En las personas sanas que intentan prepararse para la exposición a la radiación UV, los resultados son dispares. Estudios antiguos mostraron menos inmunosupresión inducida por la radiación UV después de nicotinamida oral o tópica. Pero un estudio de 2025 en voluntarios sanos que usó nicotinamida oral, 2.000 mg al día durante 30 días, no aumentó el umbral de quemadura solar por UVB ni redujo de forma medible el daño del ADN inducido por UVB. Un estudio de 2026 sobre UVA encontró un aumento del 26 % en el umbral de enrojecimiento por UVA, pero aun así no mostró una reducción del daño del ADN medible. Menos enrojecimiento no es lo mismo que menos lesión molecular.
En el caso de la niacinamida tópica, la evidencia se centra más en el aspecto y la recuperación de la piel. Los ensayos con niacinamida al 5 % encontraron mejoras en las líneas finas, las arrugas, las manchas hiperpigmentadas, las rojeces irregulares, el tono amarillento y la textura de la piel en unas 12 semanas. Esto encaja bien con su uso para el fotoenvejecimiento visible. No demuestra la prevención de lesiones más profundas por radiación UV ni del cáncer de piel.

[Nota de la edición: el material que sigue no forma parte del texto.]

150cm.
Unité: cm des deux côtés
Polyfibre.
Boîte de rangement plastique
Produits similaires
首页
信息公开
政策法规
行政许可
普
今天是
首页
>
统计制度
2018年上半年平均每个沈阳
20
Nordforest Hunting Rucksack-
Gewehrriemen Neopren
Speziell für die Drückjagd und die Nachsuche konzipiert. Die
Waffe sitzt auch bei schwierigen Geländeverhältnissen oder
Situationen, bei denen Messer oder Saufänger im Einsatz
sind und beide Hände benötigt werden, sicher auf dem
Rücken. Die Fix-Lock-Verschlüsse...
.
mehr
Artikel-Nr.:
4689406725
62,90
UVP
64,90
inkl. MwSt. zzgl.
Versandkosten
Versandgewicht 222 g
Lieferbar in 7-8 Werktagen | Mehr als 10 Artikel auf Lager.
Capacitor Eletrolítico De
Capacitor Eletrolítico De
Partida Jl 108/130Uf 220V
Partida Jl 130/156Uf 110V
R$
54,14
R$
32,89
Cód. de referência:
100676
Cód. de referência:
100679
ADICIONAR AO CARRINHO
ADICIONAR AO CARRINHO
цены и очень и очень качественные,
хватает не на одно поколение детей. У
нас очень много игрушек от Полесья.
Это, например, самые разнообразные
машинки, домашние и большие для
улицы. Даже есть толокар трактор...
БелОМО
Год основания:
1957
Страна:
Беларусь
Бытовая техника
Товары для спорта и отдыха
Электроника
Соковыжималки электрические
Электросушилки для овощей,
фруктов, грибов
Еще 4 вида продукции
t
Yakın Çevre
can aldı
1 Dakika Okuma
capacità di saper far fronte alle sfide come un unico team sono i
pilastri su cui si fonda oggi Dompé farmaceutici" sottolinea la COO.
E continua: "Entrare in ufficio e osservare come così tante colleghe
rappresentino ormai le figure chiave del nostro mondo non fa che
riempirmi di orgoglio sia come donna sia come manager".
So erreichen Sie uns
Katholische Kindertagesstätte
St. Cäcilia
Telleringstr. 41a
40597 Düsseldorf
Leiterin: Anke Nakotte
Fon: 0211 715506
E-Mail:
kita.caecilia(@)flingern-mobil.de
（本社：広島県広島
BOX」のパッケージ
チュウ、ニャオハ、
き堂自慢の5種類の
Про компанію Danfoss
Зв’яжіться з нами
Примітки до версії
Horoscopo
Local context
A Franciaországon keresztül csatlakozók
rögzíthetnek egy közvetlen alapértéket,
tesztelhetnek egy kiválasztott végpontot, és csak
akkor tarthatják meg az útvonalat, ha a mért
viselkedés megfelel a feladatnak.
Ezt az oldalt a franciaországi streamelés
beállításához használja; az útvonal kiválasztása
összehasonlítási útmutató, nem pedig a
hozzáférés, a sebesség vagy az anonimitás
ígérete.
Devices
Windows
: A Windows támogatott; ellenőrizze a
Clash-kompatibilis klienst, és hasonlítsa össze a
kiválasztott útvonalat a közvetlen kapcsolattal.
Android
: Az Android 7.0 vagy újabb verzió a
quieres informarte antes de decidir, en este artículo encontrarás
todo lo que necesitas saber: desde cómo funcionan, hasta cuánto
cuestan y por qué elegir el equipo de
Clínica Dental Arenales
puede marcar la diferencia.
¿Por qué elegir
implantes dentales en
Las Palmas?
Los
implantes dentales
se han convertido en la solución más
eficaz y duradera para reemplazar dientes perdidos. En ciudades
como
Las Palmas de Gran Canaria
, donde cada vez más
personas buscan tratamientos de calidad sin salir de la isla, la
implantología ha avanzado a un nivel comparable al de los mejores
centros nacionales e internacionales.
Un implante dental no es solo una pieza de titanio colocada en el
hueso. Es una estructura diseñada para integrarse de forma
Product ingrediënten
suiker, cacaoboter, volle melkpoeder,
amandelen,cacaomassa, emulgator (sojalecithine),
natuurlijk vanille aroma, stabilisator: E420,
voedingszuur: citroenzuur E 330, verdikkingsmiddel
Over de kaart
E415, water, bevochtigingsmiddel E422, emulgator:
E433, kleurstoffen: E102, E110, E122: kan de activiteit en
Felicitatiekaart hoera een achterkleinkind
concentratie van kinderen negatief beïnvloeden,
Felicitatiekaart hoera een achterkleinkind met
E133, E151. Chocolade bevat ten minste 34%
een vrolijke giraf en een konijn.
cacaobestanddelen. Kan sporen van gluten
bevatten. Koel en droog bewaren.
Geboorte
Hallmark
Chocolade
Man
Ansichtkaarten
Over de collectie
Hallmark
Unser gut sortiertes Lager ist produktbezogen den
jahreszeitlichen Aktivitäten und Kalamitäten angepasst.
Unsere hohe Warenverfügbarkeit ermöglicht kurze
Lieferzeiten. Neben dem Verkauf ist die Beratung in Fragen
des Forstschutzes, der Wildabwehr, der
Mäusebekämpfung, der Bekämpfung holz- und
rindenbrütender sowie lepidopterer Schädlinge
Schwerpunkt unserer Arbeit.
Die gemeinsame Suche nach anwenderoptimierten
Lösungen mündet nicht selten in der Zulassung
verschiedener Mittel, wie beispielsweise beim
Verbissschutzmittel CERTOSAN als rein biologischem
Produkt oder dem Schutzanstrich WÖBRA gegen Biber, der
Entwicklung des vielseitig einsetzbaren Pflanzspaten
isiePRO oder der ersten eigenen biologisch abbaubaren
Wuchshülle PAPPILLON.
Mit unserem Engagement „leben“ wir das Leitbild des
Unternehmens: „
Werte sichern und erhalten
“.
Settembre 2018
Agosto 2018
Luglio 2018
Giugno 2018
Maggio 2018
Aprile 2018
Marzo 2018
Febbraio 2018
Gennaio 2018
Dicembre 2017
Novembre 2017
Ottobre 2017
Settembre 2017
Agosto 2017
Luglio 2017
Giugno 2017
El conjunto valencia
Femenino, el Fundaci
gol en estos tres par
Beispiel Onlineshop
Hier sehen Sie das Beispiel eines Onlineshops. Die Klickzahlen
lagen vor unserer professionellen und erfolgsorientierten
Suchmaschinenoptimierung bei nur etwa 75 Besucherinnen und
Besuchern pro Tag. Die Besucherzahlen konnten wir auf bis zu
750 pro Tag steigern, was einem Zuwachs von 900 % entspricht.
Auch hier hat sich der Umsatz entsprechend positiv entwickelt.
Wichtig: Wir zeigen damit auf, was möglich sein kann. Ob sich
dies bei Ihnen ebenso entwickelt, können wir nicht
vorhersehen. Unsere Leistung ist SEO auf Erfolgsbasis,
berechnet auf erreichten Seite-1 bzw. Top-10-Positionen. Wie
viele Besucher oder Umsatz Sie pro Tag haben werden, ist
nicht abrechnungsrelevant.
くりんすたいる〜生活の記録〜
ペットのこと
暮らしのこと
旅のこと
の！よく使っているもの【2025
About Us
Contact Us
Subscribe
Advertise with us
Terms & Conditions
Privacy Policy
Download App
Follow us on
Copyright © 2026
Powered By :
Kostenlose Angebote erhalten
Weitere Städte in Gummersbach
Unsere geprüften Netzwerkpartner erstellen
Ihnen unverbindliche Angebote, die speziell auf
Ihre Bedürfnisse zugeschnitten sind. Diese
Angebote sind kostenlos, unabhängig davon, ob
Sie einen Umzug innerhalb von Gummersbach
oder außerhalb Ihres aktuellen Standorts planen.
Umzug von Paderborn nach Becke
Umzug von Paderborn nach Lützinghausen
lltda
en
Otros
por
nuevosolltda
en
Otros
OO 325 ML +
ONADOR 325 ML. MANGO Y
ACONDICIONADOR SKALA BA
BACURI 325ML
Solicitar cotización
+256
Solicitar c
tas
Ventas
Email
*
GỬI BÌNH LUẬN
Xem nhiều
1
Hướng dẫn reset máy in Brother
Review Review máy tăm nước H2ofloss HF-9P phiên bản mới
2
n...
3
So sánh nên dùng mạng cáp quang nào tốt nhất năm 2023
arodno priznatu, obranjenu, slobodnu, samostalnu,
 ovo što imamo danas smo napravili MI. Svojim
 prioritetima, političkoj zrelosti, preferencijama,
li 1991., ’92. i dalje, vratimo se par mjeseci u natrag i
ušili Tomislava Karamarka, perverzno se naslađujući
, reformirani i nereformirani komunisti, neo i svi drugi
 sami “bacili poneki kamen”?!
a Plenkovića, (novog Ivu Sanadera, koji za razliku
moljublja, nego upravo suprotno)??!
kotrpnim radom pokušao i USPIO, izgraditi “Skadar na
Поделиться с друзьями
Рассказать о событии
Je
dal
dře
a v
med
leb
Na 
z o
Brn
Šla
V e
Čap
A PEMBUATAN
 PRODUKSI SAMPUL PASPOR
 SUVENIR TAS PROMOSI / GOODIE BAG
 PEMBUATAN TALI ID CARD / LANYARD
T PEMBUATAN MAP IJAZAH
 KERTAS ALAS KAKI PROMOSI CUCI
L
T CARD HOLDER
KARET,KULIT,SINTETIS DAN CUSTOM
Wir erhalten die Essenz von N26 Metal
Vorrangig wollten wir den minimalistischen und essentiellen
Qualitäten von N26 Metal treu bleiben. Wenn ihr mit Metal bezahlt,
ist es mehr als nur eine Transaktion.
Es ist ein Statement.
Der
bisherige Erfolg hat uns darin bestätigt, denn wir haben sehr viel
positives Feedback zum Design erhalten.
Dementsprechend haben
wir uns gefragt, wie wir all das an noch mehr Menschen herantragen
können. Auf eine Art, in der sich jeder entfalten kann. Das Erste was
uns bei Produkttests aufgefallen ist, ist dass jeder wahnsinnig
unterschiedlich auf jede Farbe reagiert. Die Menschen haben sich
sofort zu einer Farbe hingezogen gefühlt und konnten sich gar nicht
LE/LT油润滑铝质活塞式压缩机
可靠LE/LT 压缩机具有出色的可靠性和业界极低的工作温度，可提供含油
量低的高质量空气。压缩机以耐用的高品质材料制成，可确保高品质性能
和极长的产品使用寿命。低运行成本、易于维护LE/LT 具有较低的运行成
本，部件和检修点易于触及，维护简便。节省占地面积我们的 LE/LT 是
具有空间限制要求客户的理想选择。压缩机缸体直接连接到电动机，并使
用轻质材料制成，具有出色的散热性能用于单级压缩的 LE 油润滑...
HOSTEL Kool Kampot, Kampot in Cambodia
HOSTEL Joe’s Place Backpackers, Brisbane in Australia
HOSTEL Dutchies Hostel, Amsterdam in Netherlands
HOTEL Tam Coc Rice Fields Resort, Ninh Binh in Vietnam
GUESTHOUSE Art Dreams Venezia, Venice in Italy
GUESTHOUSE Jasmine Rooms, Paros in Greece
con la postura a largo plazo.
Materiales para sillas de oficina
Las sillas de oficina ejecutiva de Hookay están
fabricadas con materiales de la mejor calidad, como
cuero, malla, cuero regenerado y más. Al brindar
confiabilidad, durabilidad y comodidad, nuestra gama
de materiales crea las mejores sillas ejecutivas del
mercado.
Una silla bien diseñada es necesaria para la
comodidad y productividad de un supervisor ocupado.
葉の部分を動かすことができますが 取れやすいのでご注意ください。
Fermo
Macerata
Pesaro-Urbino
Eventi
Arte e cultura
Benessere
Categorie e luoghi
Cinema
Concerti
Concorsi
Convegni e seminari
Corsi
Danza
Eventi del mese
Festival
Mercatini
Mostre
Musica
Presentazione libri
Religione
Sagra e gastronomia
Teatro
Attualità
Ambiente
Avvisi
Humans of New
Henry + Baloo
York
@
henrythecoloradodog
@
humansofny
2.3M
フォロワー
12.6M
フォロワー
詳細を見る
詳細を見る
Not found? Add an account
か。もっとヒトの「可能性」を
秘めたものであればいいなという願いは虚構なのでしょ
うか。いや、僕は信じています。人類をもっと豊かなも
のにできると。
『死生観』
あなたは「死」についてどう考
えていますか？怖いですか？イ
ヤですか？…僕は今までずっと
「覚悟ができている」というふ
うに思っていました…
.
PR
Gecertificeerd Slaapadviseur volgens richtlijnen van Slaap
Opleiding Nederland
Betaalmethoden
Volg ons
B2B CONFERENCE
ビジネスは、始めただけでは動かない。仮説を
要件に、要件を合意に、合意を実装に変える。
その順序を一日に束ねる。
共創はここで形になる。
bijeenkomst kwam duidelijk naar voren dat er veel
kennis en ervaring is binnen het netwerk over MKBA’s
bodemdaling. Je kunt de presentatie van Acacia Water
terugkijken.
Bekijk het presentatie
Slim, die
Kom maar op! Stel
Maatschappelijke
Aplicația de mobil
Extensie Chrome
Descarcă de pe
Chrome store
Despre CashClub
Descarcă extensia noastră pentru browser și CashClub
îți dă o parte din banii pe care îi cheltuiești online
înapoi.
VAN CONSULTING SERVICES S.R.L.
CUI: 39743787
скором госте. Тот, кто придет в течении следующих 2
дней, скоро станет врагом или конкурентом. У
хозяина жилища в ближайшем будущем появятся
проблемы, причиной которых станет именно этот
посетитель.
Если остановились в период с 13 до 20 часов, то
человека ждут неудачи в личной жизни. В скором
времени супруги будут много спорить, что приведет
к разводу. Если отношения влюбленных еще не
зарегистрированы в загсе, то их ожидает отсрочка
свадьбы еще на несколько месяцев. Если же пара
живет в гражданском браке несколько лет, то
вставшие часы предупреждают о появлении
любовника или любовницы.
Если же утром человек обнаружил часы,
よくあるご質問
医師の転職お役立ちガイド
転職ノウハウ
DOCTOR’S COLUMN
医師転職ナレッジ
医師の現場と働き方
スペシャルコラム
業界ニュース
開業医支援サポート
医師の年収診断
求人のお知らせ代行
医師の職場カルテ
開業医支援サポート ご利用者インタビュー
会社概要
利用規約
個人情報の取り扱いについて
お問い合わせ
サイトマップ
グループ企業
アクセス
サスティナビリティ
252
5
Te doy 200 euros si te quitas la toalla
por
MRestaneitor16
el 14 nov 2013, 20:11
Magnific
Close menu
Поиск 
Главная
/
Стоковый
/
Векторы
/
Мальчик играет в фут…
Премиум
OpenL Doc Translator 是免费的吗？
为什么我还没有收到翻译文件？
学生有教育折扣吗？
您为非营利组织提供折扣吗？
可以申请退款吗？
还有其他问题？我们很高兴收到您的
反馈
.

4. Consideraciones prácticas
Para las personas con antecedentes de cáncer de piel no melanoma o daño actínico intenso, conviene hablar con un dermatólogo sobre la nicotinamida oral. La dosis estudiada suele ser de 500 mg dos veces al día, y el beneficio más claro parece depender del uso continuado. Debe usarse junto con controles regulares de la piel, protector solar, ropa protectora, sombra y una evaluación rápida de las lesiones que cambian.
Para el aspecto general de la piel, la niacinamida tópica es la opción más práctica para el día a día. En la investigación y en la práctica cosmética se usan habitualmente productos en concentraciones de alrededor del 4 % al 5 %. Por lo general puede aplicarse una o dos veces al día, según el producto y la tolerancia de la piel.
La nicotinamida no debe tratarse como un protector solar interno. La Academia Americana de Dermatología sigue recomendando protector solar de amplio espectro y resistente al agua con SPF 30 o superior, además de sombra y ropa de protección solar. Estas medidas básicas siguen siendo la base para reducir las quemaduras solares, el fotoenvejecimiento y el riesgo de cáncer de piel.
5. Seguridad
La nicotinamida suele tolerarse mejor que el ácido nicotínico porque no provoca enrojecimiento. En el ensayo ONTRAC, la nicotinamida oral a 500 mg dos veces al día no mostró diferencias destacables en los efectos adversos frente al placebo.
Aun así, importan la dosis y el contexto personal. La Oficina de Suplementos Dietéticos de NIH indica para los adultos de Estados Unidos un límite superior de 35 mg al día de niacina procedente de suplementos, basado en el enrojecimiento pero aplicado tanto al ácido nicotínico como a la nicotinamida. EFSA fija en sus tablas resumen un límite superior para adultos de 900 mg al día de nicotinamida. Eso significa que la dosis habitual de los ensayos dermatológicos, 1.000 mg al día, queda por encima de un referente regulatorio y muy por encima de otro.
Las ingestas más altas pueden causar problemas. NIH señala náuseas, vómitos y signos de toxicidad hepática en torno a 3.000 mg al día, y estudios en diálisis que usaron 500 a 1.500 mg al día notificaron diarrea y recuentos bajos de plaquetas. Las personas con enfermedad hepática o renal, que estén embarazadas o en periodo de lactancia, en tratamiento oncológico, con inmunosupresión o con pautas de medicación complejas no deberían autoprescribirse nicotinamida en dosis altas sin orientación médica.